Assessment of oxygenated polycyclic aromatic hydrocarbon cytotoxicity using TiO2-MXene/MWCNTs/PDA/GCE electrochemical sensor

Abstract

Oxygenated polycyclic aromatic hydrocarbons (OPAHs) present in the environment can enter the skin through direct contact and long-term exposure can increase the risk of skin inflammation, allergic reactions and skin cancer.
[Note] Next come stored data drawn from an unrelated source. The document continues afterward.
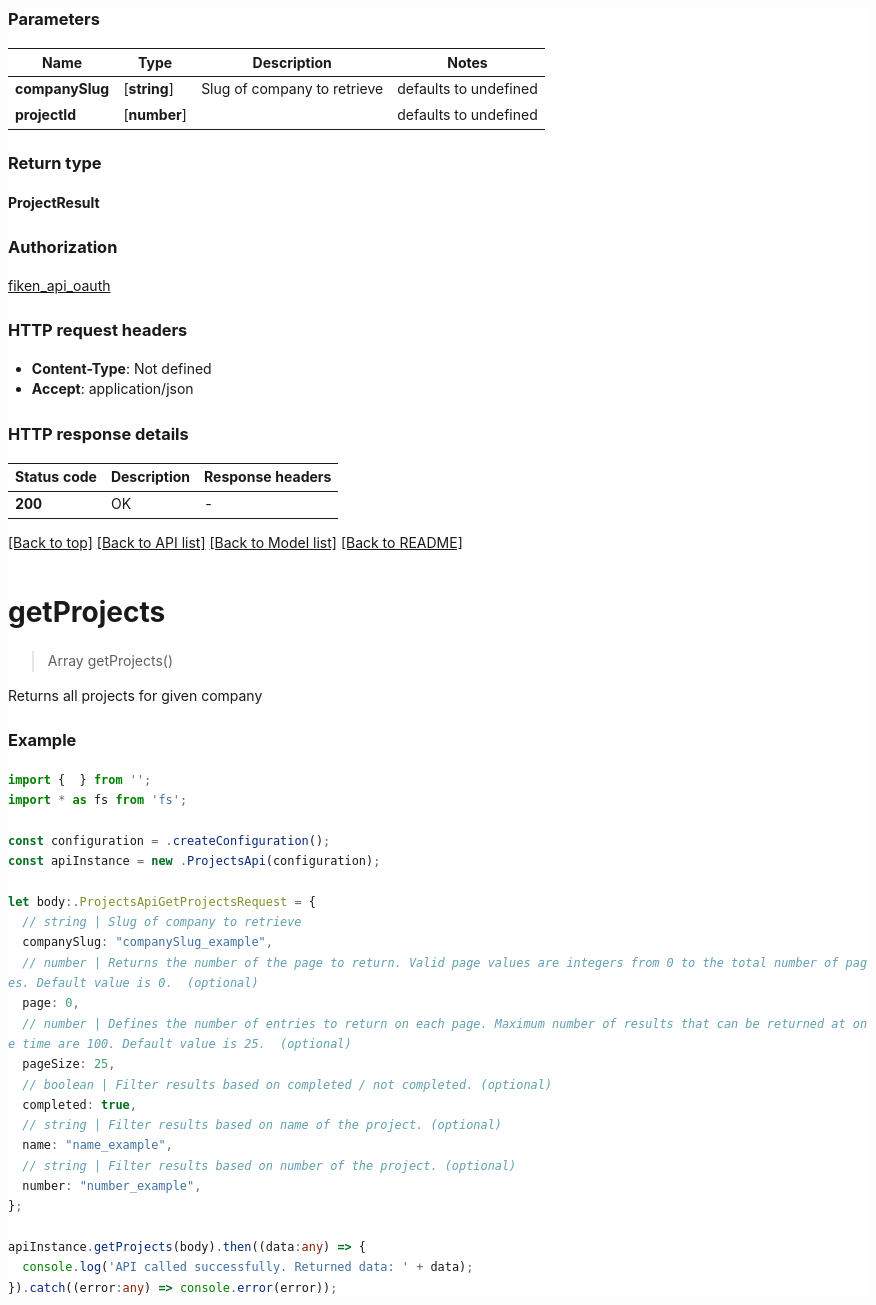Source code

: 
### Parameters

Name | Type | Description  | Notes
------------- | ------------- | ------------- | -------------
 **companySlug** | [**string**] | Slug of company to retrieve | defaults to undefined
 **projectId** | [**number**] |  | defaults to undefined


### Return type

**ProjectResult**

### Authorization

[fiken_api_oauth](README.md#fiken_api_oauth)

### HTTP request headers

 - **Content-Type**: Not defined
 - **Accept**: application/json


### HTTP response details
| Status code | Description | Response headers |
|-------------|-------------|------------------|
**200** | OK |  -  |

[[Back to top]](#) [[Back to API list]](README.md#documentation-for-api-endpoints) [[Back to Model list]](README.md#documentation-for-models) [[Back to README]](README.md)

# **getProjects**
> Array<ProjectResult> getProjects()

Returns all projects for given company

### Example


```typescript
import {  } from '';
import * as fs from 'fs';

const configuration = .createConfiguration();
const apiInstance = new .ProjectsApi(configuration);

let body:.ProjectsApiGetProjectsRequest = {
  // string | Slug of company to retrieve
  companySlug: "companySlug_example",
  // number | Returns the number of the page to return. Valid page values are integers from 0 to the total number of pages. Default value is 0.  (optional)
  page: 0,
  // number | Defines the number of entries to return on each page. Maximum number of results that can be returned at one time are 100. Default value is 25.  (optional)
  pageSize: 25,
  // boolean | Filter results based on completed / not completed. (optional)
  completed: true,
  // string | Filter results based on name of the project. (optional)
  name: "name_example",
  // string | Filter results based on number of the project. (optional)
  number: "number_example",
};

apiInstance.getProjects(body).then((data:any) => {
  console.log('API called successfully. Returned data: ' + data);
}).catch((error:any) => console.error(error));
```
In this study, a titanium dioxide-two-dimensional transition metal carbide/multi-walled carbon nanotubes/polydopamine/glassy carbon electrode (TiO2-MXene/MWCNTs/PDA/GCE) electrochemical biosensor was prepared to evaluate the cytotoxicity of OPAHs based on the changes in the content of xanthine/guanine (X/G) during cellular metabolism. The TiO2-MXene/MWCNTs/PDA/GCE exhibited excellent electrocatalytic activity and sensitivity. The surface morphology, structure and electrochemical properties of TiO2-MXene/MWCNTs/PDA composite material were characterized using scanning electron microscopy, X-ray diffraction and cyclic voltammetry. Human skin fibroblast cells (HFF-1) were used as model cells, and the cell viability was evaluated based on the electrochemical signal changes of X/G. When exposed to OPAHs for 30 h, the half-maximal inhibitory concentrations (IC50) of 1,4-benzoquinone (1,4-BQ), 1,2-naphthoquinone (1,2-NQ), and 9,10-phenanthrenequinone (9,10-PQ) on HFF-1 cells were 291.88, 67.72, and 4.44 µmol·L−1, respectively, which were lower than the IC50 values of 1075.51, 113.96, and 9.63 µmol·L−1 obtained using the traditional MTT assay, indicating higher sensitivity of the sensor. This study achieved sensitive detection of purines in HFF-1 cells, providing a technical method for evaluating the cytotoxicity of persistent organic pollutants OPAHs in the environment.